Those lines of the data that hold the word "pixels" are to be copied out.
╭─ Material for this task
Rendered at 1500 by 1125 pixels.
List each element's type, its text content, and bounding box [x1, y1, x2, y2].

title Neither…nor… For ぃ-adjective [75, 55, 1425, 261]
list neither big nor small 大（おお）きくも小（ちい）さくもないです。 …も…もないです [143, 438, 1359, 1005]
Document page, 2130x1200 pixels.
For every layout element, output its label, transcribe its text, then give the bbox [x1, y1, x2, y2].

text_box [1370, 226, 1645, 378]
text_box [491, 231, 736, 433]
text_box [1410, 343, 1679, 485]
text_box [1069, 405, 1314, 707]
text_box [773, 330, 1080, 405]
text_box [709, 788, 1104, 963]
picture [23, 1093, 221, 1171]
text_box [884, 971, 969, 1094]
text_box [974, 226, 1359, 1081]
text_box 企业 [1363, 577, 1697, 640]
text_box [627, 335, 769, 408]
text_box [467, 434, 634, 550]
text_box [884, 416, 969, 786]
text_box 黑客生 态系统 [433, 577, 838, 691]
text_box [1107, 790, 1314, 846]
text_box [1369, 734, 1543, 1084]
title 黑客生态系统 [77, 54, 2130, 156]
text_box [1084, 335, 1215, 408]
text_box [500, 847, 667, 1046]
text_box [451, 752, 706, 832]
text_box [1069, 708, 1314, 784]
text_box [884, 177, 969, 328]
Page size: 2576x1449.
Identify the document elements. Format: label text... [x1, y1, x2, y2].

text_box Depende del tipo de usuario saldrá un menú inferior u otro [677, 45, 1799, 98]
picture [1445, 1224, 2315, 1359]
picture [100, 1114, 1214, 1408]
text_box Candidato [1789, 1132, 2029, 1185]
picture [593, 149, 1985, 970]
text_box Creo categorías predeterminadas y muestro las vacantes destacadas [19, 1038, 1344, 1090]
╰─
Expected output
Rendered at 1500 by 1125 pixels.
Document page, 2130x1200 pixels.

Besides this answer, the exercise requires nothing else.